Wheat Grass

Original Image by Anna via Flickr

By: Nikki Nies

Although modern day use of wheatgrass is associated with cleanses and clean eating, its use can be traced back to 5000 years ago in ancient Egypt. Urban legend has it that the ancient Egyptians viewed the leafy wheat grass as a positive effect on health and vitality. Wheat grass is derived from Triticum aestivum, whose above ground parts, roots and rhizome are used to make medicine. Since it’s concentrated with vitamin A,C, E, iron, calcium, magnesium and 17 amino acids, it’s considered a powerhouse of nutrients.

With a growth period of 7-14 days, it can be found all year round in stores. Raw wheatgrass can be stored in a container for 7-8 days. If you’re harvesting on kitchen window, it’s best to juice immediately.  Stay away from wheatgrass that has turned yellow.
Most commonly, wheatgrass is sold as tablets, frozen or fresh juice, powder concentrate, spray, cream, gel, massage lotion and/or as a liquid herbal supplement and is served as freeze dried or fresh. Like most plants, wheat grass contains amino acids, vitamins, minerals and enzymes.
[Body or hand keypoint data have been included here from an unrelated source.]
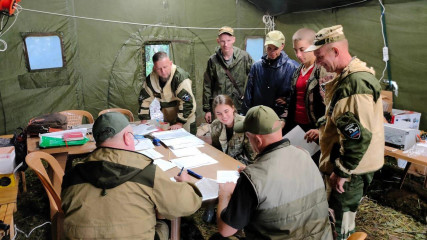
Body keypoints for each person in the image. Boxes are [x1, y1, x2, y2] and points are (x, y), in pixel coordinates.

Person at [61, 112, 202, 239]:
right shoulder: (147, 171)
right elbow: (186, 205)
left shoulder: (72, 175)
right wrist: (187, 183)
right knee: (163, 225)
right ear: (128, 138)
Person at [305, 25, 384, 239]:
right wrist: (322, 126)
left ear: (336, 51)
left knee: (338, 219)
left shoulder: (354, 84)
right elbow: (343, 117)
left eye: (320, 56)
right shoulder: (348, 75)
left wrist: (341, 172)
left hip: (353, 168)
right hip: (354, 163)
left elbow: (358, 137)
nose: (318, 62)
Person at [216, 105, 332, 239]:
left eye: (248, 136)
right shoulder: (304, 154)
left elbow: (226, 230)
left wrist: (224, 193)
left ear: (258, 140)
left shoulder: (252, 178)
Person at [285, 28, 332, 164]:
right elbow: (292, 99)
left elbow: (331, 106)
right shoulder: (298, 70)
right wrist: (284, 120)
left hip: (314, 129)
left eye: (302, 49)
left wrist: (321, 129)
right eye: (295, 50)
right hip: (297, 128)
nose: (298, 54)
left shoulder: (323, 70)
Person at [241, 30, 299, 121]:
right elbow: (248, 93)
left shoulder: (292, 67)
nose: (272, 52)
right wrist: (244, 116)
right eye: (269, 48)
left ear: (282, 46)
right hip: (259, 115)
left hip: (280, 118)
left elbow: (298, 94)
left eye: (275, 48)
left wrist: (287, 100)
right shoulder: (256, 67)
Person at [203, 26, 254, 123]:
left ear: (233, 40)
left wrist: (250, 101)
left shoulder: (243, 57)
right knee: (219, 134)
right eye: (222, 41)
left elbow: (255, 77)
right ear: (218, 41)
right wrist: (207, 110)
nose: (226, 44)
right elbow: (207, 85)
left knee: (238, 133)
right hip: (219, 107)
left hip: (237, 106)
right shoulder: (213, 61)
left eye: (228, 40)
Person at [138, 51, 197, 134]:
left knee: (188, 143)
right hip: (168, 117)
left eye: (165, 67)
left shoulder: (180, 77)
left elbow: (187, 102)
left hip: (185, 118)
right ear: (154, 68)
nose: (163, 71)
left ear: (170, 63)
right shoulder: (150, 80)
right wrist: (144, 121)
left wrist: (179, 123)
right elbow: (144, 100)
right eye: (159, 69)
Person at [211, 94, 255, 166]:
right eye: (219, 113)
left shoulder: (246, 124)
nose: (224, 116)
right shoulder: (215, 125)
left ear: (233, 108)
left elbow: (252, 157)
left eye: (226, 111)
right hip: (223, 164)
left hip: (243, 166)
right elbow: (217, 150)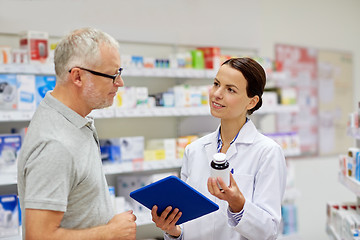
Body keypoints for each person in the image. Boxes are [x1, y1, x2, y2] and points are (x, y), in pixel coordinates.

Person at [17, 27, 136, 240]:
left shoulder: (74, 121)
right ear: (78, 77)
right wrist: (110, 233)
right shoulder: (55, 145)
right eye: (112, 75)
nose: (120, 83)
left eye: (120, 72)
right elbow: (38, 236)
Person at [151, 57, 287, 240]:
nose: (217, 93)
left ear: (252, 102)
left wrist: (238, 204)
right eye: (216, 84)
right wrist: (173, 231)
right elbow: (186, 225)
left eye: (230, 89)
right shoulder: (195, 150)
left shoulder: (267, 152)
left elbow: (268, 231)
Original Image by Ina Todoran via Flickr

Wheatgrass is commonly used to:

  • Increase the production of hemoglobin
  • Improve diabetes and wound healing
  • Improve digestion
  • Lower cholesterol by blocking its absorption
  • Prevent bacterial infections and tooth decay
  • Removal of cancer causing agents from the body and toxins from the liver and blood
  • Removal of drugs, heavy metals and cancer causing agents from the body
  • Removal of toxins from liver and blood
  • May help treat bladder, prostate and/or urethra infections, kidney stones
  • Used in irrigation therapy
  • Kill bacterial infections
  • Blood disorder beta-thalassemia–suggested that drinking wheat grass juice daily for 18 months can decrease the need for blood transfusions
  • Treat arthritis-since wheat grass contains chlorophyll, the chemical that’s responsible for the ‘green’ in plants and allows them to make energy via photosynthesis, it’s hypothesized use of wheat grass can treat arthritis
  • Respiratory complaints (e.g. common cold, bronchitis)
  • Ulcerative colitis-due to potential antioxidant and anti inflammatory activity.
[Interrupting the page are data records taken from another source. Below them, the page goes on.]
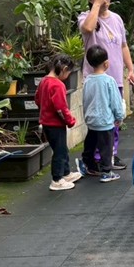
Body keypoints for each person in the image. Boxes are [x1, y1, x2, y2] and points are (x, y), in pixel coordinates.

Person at [79, 0, 134, 170]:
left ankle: (110, 154)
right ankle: (97, 158)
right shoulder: (86, 17)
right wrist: (96, 4)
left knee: (115, 119)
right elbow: (88, 29)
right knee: (99, 120)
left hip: (115, 78)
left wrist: (130, 69)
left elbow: (123, 46)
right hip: (96, 80)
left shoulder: (116, 18)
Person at [34, 54, 81, 191]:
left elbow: (37, 99)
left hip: (46, 123)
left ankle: (66, 173)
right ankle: (57, 180)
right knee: (59, 152)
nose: (67, 76)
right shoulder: (58, 85)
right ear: (64, 69)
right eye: (68, 73)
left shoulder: (43, 81)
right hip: (55, 124)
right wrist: (70, 120)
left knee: (61, 148)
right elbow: (61, 108)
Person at [82, 45, 126, 183]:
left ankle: (89, 165)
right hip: (105, 121)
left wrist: (86, 115)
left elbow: (85, 99)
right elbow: (115, 101)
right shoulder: (109, 81)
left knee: (90, 144)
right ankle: (106, 171)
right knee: (106, 147)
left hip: (91, 120)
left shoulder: (87, 80)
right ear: (106, 63)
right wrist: (119, 117)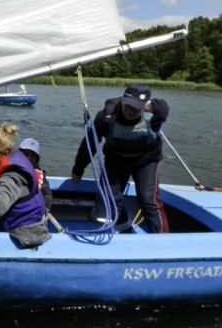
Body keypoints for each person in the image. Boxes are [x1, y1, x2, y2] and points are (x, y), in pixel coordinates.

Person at [70, 83, 169, 233]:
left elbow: (163, 107)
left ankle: (161, 239)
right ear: (122, 101)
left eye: (136, 107)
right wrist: (78, 169)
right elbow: (89, 143)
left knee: (148, 201)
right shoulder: (106, 116)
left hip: (146, 161)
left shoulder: (156, 111)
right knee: (108, 197)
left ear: (145, 106)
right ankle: (126, 229)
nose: (131, 111)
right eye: (128, 105)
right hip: (117, 160)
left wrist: (153, 110)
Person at [18, 137, 54, 215]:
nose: (29, 158)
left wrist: (45, 208)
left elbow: (47, 194)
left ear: (36, 159)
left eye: (33, 156)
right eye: (26, 154)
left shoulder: (40, 176)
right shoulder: (10, 170)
Many find using wheat grass juice a quick way to get the nutrients. The thought is the health benefits are only extracted when it’s fresh an taken on an empty stomach right after extraction. You may also find wheat grass extract as a flavoring component.

However, there isn’t enough scientific evidence to support the effectiveness of any of the aforementioned uses. It may cause nausea, headaches, hives or swelling of your throat. Wheatgrass is usually grown in soil or water and consumed raw, which means it could be contaminated with bacteria or mold.

Yet, if you’re up for using wheatgrass, one of the best, flavorful ways is via smoothies. Similar in taste to spinach or other leafy greens, it’s a great addition or substitution to any and all juices and drinks. Amazing Grass is a great starting place to try wheatgrass and tastes great in a pineapple coconut wheatgrass smoothie or strawberry wheatgrass smoothie. This statement comes from Incredible Smoothies.